◆ PROBLEM REQUIREMENTS: Reproduce the material below word for word, starting at the line that contains "Utilize this repository" and ending at the last line of the material, with both ends included. Leave the pictures out of your answer.

RECORD EXCERPTS Block Start

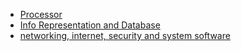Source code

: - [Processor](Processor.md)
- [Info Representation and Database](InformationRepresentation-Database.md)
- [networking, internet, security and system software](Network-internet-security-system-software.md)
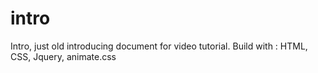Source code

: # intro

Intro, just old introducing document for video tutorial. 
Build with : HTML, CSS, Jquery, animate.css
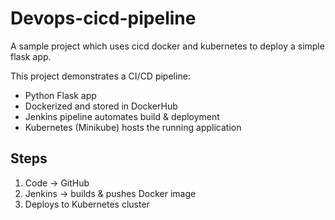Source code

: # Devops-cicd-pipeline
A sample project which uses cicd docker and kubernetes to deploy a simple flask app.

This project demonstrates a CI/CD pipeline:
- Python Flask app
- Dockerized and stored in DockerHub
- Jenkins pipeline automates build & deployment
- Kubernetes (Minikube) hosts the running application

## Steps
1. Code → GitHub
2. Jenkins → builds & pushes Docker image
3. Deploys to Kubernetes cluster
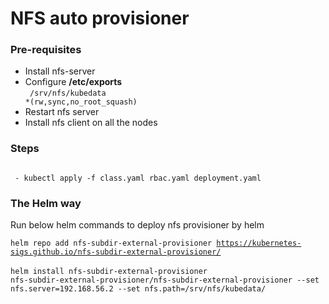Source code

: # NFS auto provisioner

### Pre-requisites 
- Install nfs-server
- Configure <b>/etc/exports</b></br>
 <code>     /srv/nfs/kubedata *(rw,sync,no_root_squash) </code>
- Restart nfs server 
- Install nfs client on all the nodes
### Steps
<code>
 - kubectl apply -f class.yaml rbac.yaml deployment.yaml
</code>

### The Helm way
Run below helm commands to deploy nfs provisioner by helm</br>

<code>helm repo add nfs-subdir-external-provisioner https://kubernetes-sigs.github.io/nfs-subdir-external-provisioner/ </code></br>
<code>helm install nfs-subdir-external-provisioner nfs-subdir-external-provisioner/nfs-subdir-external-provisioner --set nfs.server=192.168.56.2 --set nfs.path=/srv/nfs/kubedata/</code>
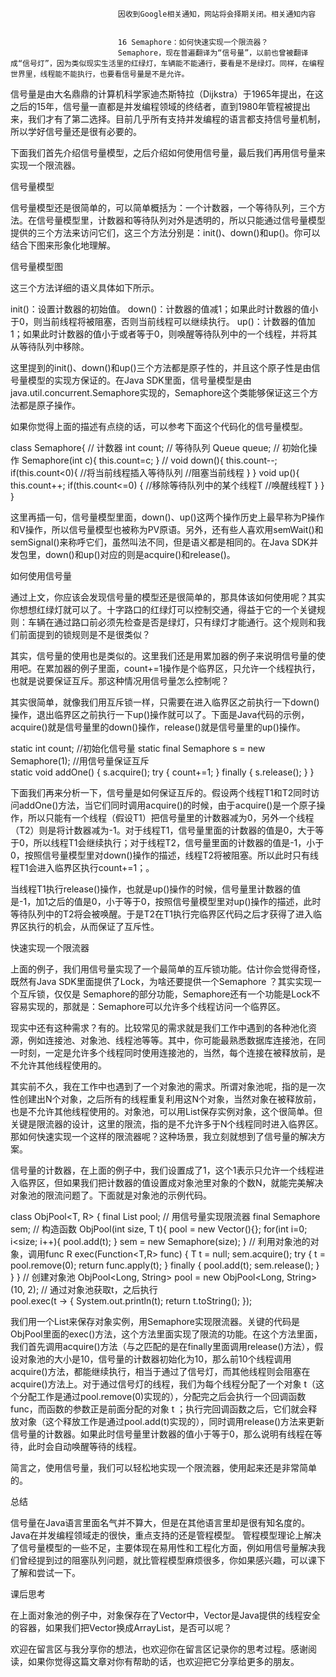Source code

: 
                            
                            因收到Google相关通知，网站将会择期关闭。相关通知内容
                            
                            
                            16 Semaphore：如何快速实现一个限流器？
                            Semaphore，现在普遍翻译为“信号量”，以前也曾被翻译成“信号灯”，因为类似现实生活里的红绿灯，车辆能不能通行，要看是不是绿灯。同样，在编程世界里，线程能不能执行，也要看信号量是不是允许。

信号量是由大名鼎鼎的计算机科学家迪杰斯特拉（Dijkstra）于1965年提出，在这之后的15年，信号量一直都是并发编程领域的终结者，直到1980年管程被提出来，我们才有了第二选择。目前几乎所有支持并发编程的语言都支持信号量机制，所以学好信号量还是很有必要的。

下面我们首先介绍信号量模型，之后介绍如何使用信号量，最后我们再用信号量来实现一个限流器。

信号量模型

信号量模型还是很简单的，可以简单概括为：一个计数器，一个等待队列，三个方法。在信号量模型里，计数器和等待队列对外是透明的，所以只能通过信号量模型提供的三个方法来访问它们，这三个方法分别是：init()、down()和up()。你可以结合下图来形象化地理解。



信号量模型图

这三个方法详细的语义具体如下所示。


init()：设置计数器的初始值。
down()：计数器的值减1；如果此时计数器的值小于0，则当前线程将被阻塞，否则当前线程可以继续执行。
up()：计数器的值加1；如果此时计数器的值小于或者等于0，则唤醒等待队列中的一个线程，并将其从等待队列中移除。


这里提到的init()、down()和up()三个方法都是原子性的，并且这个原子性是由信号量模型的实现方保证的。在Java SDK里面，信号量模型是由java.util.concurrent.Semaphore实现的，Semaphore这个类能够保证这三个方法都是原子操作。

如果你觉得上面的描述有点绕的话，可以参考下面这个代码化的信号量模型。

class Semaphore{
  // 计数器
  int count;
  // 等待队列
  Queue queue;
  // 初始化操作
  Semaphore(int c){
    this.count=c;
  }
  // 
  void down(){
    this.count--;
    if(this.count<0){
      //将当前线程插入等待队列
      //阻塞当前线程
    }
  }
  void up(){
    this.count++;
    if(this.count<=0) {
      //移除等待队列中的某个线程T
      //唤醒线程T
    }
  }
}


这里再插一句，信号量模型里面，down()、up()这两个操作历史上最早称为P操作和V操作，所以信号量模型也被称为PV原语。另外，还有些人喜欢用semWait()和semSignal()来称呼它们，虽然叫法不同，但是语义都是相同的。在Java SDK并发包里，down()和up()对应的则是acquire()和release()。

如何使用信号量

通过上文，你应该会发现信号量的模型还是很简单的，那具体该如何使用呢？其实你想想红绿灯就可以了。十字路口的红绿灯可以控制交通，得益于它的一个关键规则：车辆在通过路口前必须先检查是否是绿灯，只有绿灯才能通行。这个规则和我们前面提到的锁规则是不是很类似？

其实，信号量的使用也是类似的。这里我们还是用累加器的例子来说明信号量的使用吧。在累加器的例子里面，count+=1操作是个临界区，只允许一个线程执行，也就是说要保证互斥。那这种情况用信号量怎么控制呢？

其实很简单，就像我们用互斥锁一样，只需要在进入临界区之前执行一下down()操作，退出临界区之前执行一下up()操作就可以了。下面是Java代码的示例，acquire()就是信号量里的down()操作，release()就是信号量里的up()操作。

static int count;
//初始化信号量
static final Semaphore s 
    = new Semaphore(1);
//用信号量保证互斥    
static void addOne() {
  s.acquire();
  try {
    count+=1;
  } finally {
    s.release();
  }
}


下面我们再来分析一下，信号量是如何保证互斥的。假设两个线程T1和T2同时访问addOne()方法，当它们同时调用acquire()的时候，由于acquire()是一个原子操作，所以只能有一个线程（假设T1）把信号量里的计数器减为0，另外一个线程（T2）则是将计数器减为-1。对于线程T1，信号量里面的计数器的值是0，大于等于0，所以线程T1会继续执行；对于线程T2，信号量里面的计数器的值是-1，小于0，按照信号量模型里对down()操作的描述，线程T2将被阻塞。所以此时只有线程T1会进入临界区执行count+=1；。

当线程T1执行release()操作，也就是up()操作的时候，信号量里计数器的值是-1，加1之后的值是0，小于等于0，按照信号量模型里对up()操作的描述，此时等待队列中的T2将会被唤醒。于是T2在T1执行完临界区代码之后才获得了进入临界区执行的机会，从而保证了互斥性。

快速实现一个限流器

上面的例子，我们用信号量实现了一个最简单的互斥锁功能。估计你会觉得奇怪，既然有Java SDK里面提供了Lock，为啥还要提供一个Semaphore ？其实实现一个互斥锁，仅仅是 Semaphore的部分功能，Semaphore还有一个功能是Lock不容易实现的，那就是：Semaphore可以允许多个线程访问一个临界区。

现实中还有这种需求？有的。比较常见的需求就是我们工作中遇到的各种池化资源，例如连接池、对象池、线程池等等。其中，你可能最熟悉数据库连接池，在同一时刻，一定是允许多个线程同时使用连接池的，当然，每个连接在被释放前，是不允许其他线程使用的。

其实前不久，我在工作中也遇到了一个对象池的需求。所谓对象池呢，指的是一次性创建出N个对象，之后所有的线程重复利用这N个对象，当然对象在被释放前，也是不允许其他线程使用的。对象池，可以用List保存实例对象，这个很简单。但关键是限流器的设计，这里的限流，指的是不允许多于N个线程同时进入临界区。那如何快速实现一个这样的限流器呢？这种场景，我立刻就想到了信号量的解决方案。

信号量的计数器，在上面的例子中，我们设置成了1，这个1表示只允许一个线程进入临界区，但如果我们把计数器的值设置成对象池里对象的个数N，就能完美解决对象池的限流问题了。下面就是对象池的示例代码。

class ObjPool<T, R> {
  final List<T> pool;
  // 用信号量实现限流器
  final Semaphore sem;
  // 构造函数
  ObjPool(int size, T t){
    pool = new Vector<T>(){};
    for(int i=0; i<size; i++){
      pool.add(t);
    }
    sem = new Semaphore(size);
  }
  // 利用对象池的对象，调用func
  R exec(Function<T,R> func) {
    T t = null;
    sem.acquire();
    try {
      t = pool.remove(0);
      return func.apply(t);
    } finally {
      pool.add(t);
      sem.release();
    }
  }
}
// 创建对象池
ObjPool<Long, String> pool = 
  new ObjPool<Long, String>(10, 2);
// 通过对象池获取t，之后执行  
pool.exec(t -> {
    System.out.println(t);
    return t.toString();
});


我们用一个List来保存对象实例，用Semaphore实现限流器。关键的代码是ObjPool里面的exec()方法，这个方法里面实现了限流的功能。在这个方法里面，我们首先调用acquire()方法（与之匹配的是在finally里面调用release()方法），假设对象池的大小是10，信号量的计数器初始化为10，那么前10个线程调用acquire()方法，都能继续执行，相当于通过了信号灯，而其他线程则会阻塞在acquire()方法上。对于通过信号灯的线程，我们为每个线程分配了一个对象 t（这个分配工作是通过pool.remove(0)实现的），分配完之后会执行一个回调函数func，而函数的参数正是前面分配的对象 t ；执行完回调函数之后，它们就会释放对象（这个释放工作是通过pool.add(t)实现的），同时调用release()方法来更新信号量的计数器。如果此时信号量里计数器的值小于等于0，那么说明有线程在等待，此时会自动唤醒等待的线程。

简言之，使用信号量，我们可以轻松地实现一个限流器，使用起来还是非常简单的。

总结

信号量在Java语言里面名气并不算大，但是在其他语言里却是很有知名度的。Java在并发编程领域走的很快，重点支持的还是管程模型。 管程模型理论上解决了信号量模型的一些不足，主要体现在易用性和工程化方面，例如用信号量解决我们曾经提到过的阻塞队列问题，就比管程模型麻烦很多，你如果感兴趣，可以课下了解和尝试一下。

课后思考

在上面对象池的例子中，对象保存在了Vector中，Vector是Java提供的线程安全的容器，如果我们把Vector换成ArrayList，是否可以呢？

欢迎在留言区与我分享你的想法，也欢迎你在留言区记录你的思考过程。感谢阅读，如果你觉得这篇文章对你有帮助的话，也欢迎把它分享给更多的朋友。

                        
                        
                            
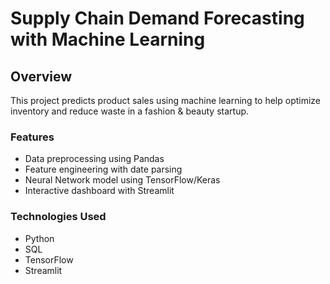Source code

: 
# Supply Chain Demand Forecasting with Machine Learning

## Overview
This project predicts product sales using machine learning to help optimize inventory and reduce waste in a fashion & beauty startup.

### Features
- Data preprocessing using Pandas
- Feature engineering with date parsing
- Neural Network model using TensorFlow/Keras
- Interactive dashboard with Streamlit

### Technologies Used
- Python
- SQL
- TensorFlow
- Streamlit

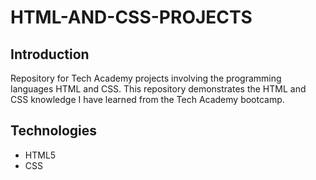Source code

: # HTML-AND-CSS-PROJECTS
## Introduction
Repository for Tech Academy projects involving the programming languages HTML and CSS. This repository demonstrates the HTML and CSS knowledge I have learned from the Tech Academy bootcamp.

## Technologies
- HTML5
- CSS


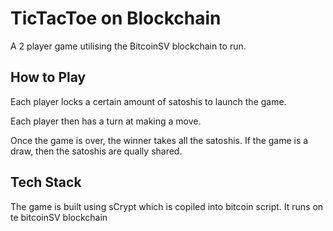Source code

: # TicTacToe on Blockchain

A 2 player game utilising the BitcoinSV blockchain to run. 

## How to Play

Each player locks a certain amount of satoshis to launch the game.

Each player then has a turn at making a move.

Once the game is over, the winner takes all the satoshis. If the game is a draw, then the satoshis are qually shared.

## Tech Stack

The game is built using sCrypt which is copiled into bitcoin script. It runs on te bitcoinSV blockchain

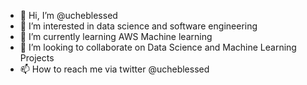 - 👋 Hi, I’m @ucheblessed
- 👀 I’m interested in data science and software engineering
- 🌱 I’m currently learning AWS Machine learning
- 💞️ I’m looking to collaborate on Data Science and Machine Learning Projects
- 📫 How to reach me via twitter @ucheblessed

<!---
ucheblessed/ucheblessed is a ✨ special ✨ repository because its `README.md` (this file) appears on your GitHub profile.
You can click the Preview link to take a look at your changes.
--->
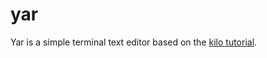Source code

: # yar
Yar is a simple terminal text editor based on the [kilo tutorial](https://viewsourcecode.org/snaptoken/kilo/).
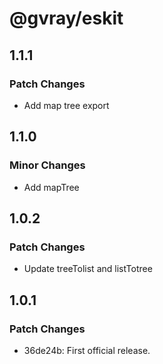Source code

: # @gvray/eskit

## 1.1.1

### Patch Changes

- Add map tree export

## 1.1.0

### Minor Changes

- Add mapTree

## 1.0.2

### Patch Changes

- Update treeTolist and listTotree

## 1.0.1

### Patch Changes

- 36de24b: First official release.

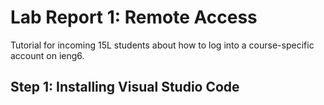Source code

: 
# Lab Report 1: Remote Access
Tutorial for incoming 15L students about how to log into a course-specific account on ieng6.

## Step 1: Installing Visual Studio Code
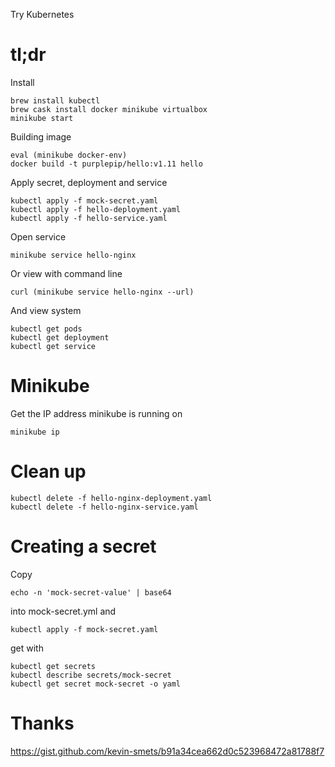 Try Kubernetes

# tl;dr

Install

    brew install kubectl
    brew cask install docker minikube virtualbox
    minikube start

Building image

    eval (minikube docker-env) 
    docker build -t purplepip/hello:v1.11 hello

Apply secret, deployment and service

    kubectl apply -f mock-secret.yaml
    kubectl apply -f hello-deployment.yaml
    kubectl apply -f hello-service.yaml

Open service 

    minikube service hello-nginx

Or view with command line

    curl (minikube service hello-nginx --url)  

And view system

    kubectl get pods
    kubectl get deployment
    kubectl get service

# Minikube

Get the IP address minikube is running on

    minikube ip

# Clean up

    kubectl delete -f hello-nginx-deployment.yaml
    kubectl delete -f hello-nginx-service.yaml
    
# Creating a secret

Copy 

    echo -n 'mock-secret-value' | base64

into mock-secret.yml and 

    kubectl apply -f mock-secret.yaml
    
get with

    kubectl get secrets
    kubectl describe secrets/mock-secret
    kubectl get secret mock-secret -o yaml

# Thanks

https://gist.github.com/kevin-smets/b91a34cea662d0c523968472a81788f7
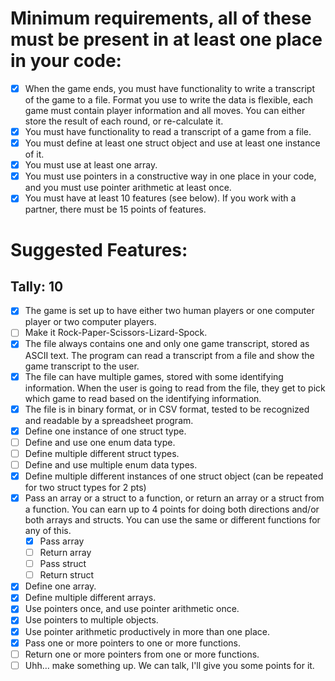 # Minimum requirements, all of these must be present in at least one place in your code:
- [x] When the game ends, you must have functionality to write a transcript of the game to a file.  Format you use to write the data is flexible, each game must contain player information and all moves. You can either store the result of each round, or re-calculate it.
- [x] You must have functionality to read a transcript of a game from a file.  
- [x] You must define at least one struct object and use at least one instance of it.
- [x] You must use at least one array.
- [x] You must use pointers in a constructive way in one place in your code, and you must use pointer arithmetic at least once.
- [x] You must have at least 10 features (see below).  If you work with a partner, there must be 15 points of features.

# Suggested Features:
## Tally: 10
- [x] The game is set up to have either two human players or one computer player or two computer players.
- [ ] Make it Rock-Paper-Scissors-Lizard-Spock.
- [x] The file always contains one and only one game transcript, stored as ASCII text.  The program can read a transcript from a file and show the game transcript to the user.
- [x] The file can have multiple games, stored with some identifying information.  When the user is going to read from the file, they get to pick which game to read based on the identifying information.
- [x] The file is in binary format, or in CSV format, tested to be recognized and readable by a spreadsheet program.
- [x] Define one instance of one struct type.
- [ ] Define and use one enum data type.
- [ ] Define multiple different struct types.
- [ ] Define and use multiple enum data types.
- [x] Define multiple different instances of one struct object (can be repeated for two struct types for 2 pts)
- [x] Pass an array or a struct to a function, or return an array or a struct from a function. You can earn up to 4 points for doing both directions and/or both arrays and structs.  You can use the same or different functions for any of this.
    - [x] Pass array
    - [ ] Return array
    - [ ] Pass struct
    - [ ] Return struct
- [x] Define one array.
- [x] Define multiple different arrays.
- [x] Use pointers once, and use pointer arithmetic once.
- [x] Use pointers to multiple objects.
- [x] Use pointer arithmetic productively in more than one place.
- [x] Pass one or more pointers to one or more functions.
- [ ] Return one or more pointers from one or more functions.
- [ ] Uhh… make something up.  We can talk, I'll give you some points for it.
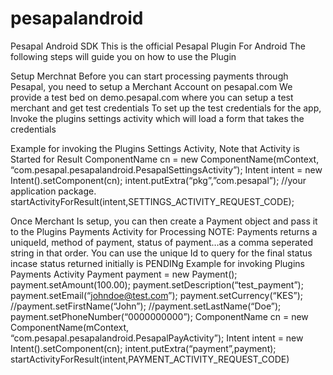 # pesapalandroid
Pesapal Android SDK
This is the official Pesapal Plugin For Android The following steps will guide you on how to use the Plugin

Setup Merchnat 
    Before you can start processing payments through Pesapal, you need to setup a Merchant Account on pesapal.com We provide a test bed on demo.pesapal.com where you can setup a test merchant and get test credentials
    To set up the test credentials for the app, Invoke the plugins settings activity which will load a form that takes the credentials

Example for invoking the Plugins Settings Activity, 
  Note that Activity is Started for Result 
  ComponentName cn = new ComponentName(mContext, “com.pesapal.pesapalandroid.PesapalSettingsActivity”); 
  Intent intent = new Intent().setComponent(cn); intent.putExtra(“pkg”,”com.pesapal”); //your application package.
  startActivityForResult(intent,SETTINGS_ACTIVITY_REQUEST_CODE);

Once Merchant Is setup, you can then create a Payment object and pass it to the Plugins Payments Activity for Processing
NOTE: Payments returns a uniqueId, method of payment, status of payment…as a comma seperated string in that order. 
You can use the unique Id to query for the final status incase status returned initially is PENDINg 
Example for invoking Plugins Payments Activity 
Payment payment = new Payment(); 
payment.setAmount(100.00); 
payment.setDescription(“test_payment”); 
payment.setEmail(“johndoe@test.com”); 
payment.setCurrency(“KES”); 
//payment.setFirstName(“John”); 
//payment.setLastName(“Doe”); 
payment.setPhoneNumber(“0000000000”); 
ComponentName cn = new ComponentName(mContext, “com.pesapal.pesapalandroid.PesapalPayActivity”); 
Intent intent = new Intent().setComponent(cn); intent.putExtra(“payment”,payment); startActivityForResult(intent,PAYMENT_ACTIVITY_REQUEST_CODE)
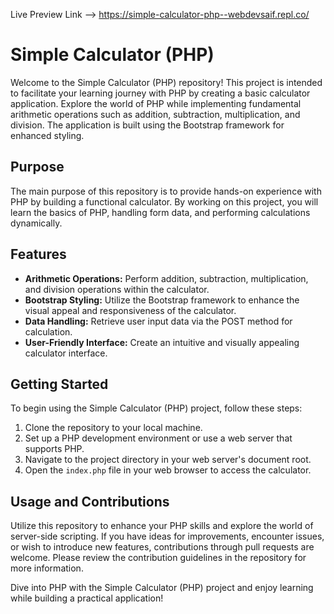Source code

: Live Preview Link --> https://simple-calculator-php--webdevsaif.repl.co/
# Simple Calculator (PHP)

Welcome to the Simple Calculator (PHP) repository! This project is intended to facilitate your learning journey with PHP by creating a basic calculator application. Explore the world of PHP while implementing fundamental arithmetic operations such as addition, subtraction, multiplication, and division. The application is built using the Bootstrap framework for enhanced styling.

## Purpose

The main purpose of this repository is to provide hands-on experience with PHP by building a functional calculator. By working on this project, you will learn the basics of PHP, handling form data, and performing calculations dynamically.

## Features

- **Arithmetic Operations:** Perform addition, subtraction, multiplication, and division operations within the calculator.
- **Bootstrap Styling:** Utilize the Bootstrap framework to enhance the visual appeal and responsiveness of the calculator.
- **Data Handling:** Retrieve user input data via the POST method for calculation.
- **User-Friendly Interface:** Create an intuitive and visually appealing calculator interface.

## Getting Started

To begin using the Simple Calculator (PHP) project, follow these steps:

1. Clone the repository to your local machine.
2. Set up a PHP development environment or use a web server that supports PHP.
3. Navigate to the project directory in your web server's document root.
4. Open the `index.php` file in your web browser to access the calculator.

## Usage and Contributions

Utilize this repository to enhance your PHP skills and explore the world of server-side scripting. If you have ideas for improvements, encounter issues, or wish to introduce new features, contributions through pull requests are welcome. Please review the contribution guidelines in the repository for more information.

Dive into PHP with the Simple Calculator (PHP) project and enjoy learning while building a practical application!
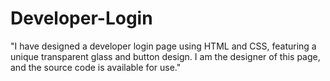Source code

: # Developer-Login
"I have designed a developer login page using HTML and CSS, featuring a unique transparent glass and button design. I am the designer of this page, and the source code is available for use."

RECORD EXCERPTS Block End

◆ YOUR SOLUTION:
Utilize this repository to enhance your PHP skills and explore the world of server-side scripting. If you have ideas for improvements, encounter issues, or wish to introduce new features, contributions through pull requests are welcome. Please review the contribution guidelines in the repository for more information.

Dive into PHP with the Simple Calculator (PHP) project and enjoy learning while building a practical application!
Source code

: # Developer-Login
"I have designed a developer login page using HTML and CSS, featuring a unique transparent glass and button design. I am the designer of this page, and the source code is available for use."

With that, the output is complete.